Property prices across the nation are still rising but the annual rate of increase is continuing to ...
Property prices across the nation are still rising but the annual rate of increase is continuing to slow, a new survey indicates.
Statistics from Rightmove.co.uk suggest the average asking price rose by 1.3% in June, with the number of properties coming off the market now overtaken properties coming onto the market.
But the annual increase for this month fell to 14% compared with 22.1% in December 2002 and with 15.6% in May this year.
Additonally, estate agents currently have 63 standing properties per branch compared with 40 in June last year, leaving a large supply of properties for sale at the moment.
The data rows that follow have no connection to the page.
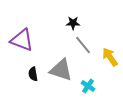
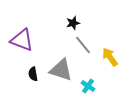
black star: rotated 16 degrees counterclockwise
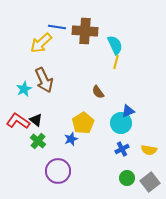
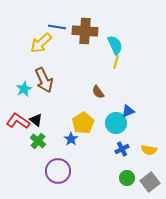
cyan circle: moved 5 px left
blue star: rotated 16 degrees counterclockwise
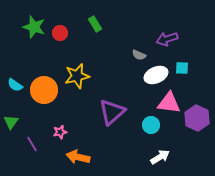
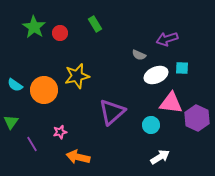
green star: rotated 15 degrees clockwise
pink triangle: moved 2 px right
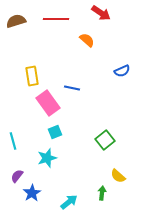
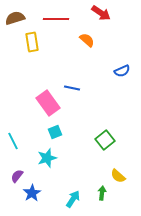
brown semicircle: moved 1 px left, 3 px up
yellow rectangle: moved 34 px up
cyan line: rotated 12 degrees counterclockwise
cyan arrow: moved 4 px right, 3 px up; rotated 18 degrees counterclockwise
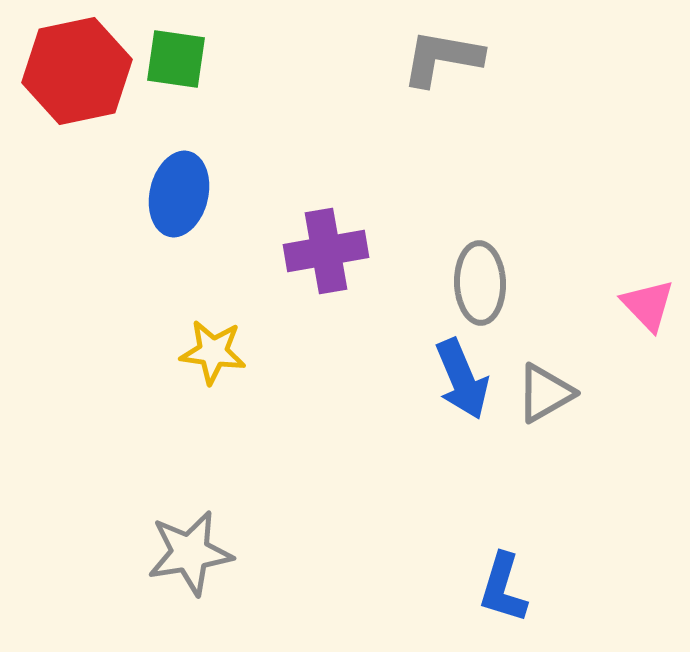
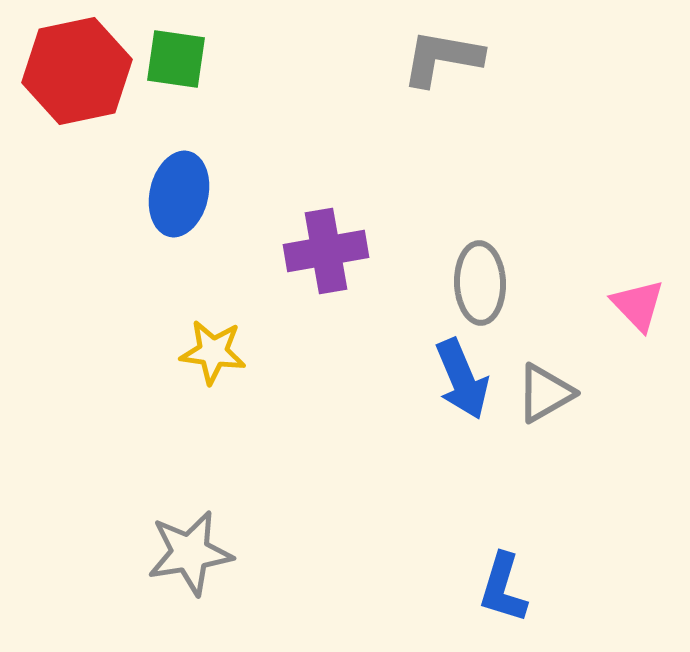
pink triangle: moved 10 px left
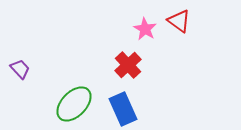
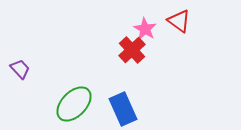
red cross: moved 4 px right, 15 px up
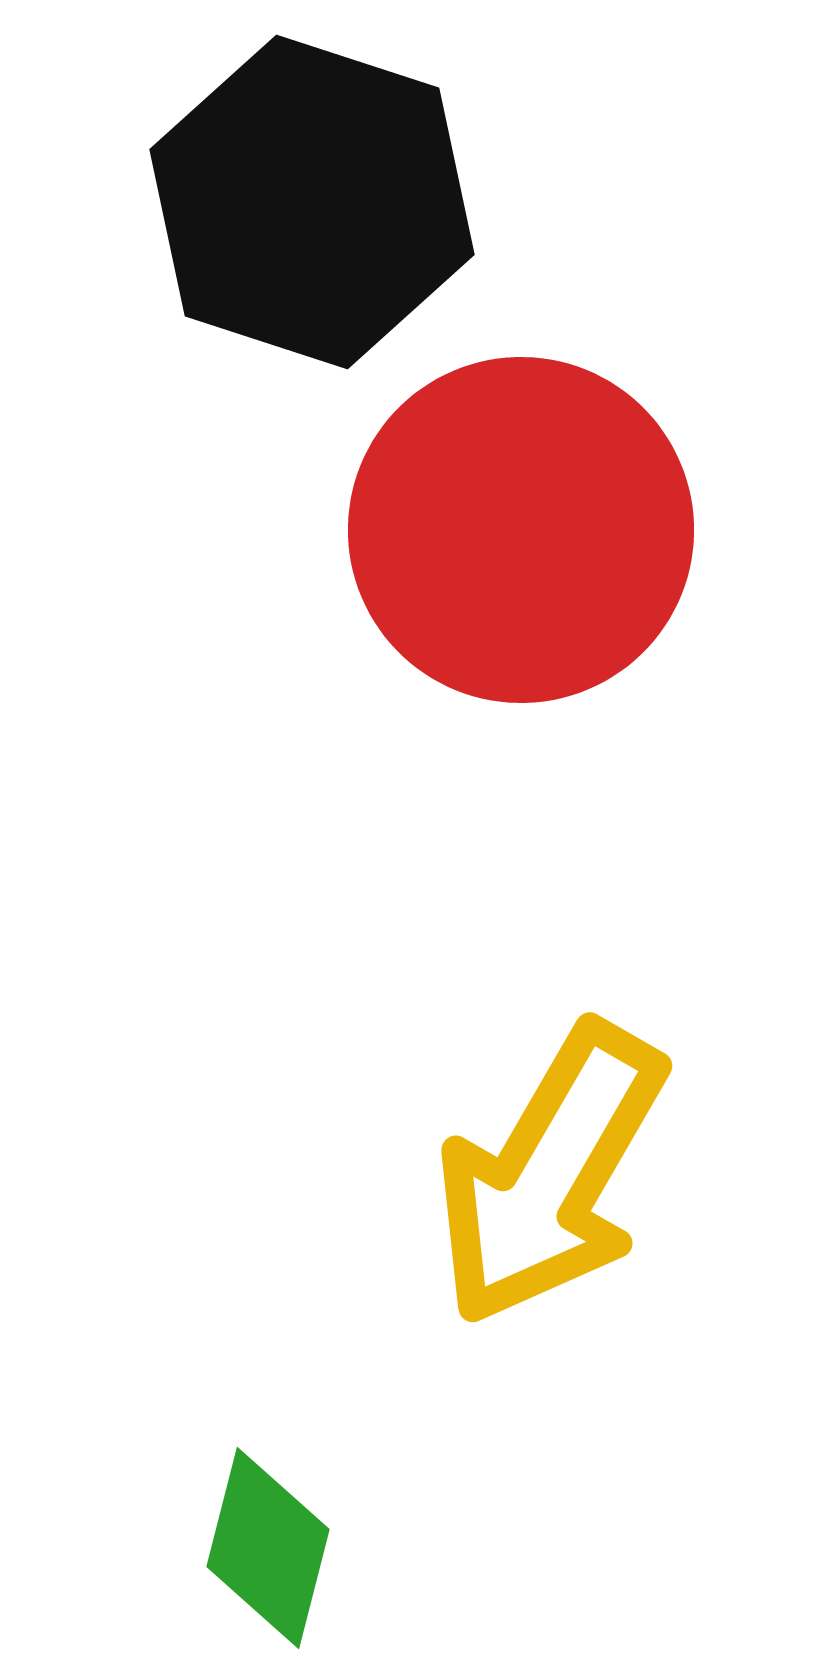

One of the key reasons for the decrease in annual prices is that first-time buyers - financially jammed by rising house prices and lenders' unwillingness to increase loan multiples - continue to shun the market, Rightmove says.
This slowdown can also be seen in the length of time it takes to sell a property, increasing from a market low of 47 days in June 2002 to around 63 days in April this year.
And comparing with a year ago, it is taking about 15 days more to sell a property.
Regionally the northern parts of the country have performed much better than the southern ones.
In Yorkshire & Humberside, a first slowdown in prices was seen this month, whilst prices declined modestly in the southern regions with London prices dropping with 0.2%.